Skip to content

Latest commit

 

History

History

MEG

Converting CBU MEG/EEG data to BIDS format

Introduction

This document describes the steps to convert raw MEG/EEG data from the CBU MEG scanner to BIDS format. The BIDS format is a standard for organizing and describing neuroimaging and behavioural data. It is designed to make data sharing and analysis easier. The BIDS format is described in detail at bids.neuroimaging.io. The extension for MEG data is described at the bids-specification.

The conversion process detailed below is done using the mne-bids Python package. The mne-bids package provides tools for converting raw MEG/EEG data to BIDS format. The mne-bids package is described in detail at mne-bids.

If you have any questions about this tutorial, please contact Máté Aller.

Installation

  • This tutorial assumes that you are running the conversion process on the CBU linux cluster.
  • Simply download the scripts in this repository to your local folder.
  • Dependencies:
    • Python 3.7 or later
    • MNE-Python 1.15 or later
    • MNE-BIDS 0.12 or later
    • dcm2niix
  • All the required packages are installed on the CBU cluster under the mne1.6.1_0 conda environment in /imaging/local/software/mne_python/. You can activate this environment by typing the following command in a terminal:
    conda activate /imaging/local/software/mne_python/mne1.6.1_0

The main steps

After downloading the scripts in this repository, you will need to do the following to convert your raw MEG data to BIDS format:

  1. Update the config.py file with the appropriate project specific path information.
  2. Update the subject_info.json file with the appropriate information for each subject.
  3. Update the event_info.json file with information on the event values (triggers) and their labels saved with your raw MEG data.
  4. run meg_bids_data_conversion.py

You can find detailed instructions on each of these steps below.

Where are your data stored?

Raw MEG data

The raw data from the CBU MEG scanner are stored at /megdata/cbu/[project_code]/[meg_id]/[yymmdd]/, where project_code is the unique identifier of your MEG project, the meg_id is the participant's unique identifier and yymmdd is the date of the scan. You can see all your participant scan directories by typing a command like this in a terminal (replace speech_misperception with your project code):

ls -d /megdata/cbu/[project_code]/*/*

Empty room recordings

As a standard practice, empty room recordings are saved along with the corresponding raw data in the BIDS repository. The best practice is to ask your operateor to save your own empty room recording at the beginning of each recording session, so that your empty room file is stored along with the raw files for each session.

## Requirements
1. Swap "config.py" for "settings.py" in the MEG-to-BIDS guide from "The main steps" up to and including "raw MEG data.", and write out that stretch of text.
2. Write the next part of the MEG-to-BIDS guide, picking up after its final sentence.
The listing has no connection to the MEG-to-BIDS guide.

## Record excerpts
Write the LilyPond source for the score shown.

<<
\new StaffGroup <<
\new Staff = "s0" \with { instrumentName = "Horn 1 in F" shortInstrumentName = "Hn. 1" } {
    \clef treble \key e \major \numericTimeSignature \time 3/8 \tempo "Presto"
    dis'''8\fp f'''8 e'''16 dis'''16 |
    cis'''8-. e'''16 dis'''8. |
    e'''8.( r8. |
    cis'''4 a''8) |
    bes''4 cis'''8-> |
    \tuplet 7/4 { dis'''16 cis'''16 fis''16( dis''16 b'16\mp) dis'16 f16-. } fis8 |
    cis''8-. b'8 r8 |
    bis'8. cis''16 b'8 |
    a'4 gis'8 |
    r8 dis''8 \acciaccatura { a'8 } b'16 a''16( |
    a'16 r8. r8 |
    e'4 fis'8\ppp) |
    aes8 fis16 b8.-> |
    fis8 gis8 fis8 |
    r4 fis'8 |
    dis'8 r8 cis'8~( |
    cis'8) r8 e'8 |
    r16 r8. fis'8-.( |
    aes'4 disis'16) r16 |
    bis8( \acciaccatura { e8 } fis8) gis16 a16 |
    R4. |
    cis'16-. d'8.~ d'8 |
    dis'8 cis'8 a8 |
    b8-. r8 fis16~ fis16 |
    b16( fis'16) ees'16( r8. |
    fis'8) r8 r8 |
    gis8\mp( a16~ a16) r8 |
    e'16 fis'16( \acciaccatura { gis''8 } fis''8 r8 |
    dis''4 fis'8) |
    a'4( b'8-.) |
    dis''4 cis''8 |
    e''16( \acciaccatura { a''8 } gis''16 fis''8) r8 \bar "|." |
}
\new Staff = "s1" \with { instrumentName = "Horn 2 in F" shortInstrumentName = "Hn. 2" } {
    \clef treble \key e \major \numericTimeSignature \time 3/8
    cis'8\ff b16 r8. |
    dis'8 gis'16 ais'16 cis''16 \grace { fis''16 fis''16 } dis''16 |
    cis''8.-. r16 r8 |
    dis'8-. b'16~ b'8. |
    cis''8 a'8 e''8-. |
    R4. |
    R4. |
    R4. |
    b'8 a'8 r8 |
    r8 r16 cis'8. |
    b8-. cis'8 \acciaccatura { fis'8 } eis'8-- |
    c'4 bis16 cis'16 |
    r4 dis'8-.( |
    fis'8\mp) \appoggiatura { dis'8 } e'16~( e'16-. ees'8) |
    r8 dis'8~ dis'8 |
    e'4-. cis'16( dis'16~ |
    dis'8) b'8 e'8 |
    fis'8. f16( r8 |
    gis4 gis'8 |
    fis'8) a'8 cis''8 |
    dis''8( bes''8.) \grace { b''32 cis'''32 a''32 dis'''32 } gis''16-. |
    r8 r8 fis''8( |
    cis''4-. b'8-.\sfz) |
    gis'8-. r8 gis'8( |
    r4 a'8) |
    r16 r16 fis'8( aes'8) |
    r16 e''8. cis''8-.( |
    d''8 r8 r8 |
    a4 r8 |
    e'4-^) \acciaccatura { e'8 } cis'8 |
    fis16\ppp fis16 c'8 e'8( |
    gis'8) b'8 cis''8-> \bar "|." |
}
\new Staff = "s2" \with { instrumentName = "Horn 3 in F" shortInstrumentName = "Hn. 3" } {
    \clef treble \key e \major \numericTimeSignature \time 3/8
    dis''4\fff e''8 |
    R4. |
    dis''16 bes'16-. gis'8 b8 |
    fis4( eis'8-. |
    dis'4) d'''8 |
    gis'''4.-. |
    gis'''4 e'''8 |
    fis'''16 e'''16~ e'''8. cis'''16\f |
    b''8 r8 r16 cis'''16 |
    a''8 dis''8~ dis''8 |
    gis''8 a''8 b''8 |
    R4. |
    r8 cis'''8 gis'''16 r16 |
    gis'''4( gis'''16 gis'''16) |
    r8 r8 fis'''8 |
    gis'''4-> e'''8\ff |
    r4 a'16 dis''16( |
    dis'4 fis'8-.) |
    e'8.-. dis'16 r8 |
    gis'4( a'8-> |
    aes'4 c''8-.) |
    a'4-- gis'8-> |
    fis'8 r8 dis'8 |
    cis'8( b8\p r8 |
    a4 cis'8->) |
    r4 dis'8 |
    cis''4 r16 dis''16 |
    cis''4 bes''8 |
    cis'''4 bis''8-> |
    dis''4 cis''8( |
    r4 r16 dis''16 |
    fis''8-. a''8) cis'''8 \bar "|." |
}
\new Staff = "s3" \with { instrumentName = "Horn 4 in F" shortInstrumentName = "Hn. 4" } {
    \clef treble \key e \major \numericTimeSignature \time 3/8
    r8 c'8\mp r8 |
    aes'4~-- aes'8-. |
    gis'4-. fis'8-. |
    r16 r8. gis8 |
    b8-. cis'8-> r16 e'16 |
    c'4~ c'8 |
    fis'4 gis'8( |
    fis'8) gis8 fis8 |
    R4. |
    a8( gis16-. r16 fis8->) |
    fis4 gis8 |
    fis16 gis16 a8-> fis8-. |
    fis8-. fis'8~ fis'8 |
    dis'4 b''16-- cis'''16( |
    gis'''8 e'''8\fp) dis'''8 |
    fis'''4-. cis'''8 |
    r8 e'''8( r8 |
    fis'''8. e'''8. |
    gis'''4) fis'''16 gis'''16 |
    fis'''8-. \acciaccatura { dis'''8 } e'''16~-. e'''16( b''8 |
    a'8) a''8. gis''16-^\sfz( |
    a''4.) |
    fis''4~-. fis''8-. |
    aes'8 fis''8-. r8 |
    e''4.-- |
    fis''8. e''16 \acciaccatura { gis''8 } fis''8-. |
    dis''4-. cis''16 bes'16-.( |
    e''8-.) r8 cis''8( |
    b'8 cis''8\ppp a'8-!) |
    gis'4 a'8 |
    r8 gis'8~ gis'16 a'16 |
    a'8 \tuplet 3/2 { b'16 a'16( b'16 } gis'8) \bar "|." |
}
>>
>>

## Task answers
1.
The main steps

After downloading the scripts in this repository, you will need to do the following to convert your raw MEG data to BIDS format:

  1. Update the settings.py file with the appropriate project specific path information.
  2. Update the subject_info.json file with the appropriate information for each subject.
  3. Update the event_info.json file with information on the event values (triggers) and their labels saved with your raw MEG data.

2.
Alternatively, you can use the empty room recordings made by the MEG operators at the beginning of the day of your MEG recording sessions. For each MEG recording day, you can find these empty room recordings in /megdata/cbu/camtest/no_name/[yymmdd]/ where yymmdd is the date of the scan.

Finally, if you don't wish to save the empty room recordings with the MEG data, you can just leave them out from the subject_info.json file.

Structural MRI

Please refer to this github page on how to find the MRI scans belonging to your MEG participant. You will need what's referred to as subject code and project code on that page to be able to locate a particular participant. These could be structural scans which you collected or you could reuse already existing structural scans of your participants if they had been scanned at the CBU before. In the latter case, ask the MRI administrator to locate these scans for you.

Detailed instructions

1. Update the config.py file with the appropriate project specific path information.

  • Update the project_root variable so that it points to the root folder of your project
  • By default, the following folder structure is assumed:
    project_root
    ├── data
    │   ├── rawdata
    │   ├── sourcedata
    
  • Please update the data_root, bids_raw_root and sourcedata_root variables if you wish to set up a different folder structure. sourcedata_root is the folder where the temporary MEG and MRI data will be saved during the conversion process and will be deleted after the conversion is complete. You can change this behaviour by setting the delete_source variable to False.
  • Please update the event_info_path and subject_info_path variables if you wish to save the event_info.json and subject_info.json files in a different location.
  • Plese update the meg_system variable depending on which MEG system was used to collect the data. This should be a string. The default value is "triux" for the new system. Alternatively it can be "vectorview" for the old system.
  • Please update the event_channels variable to specify the channels that contain the event triggers.
    • This should be: a list of the names of the binary STI channels ("STI001", "STI002", etc.) or dict of form dict(stim=stim_channel_list, resp=resp_channel_list), where the values are the names of the binary STI channels used for stimulus triggers and responses, respectively.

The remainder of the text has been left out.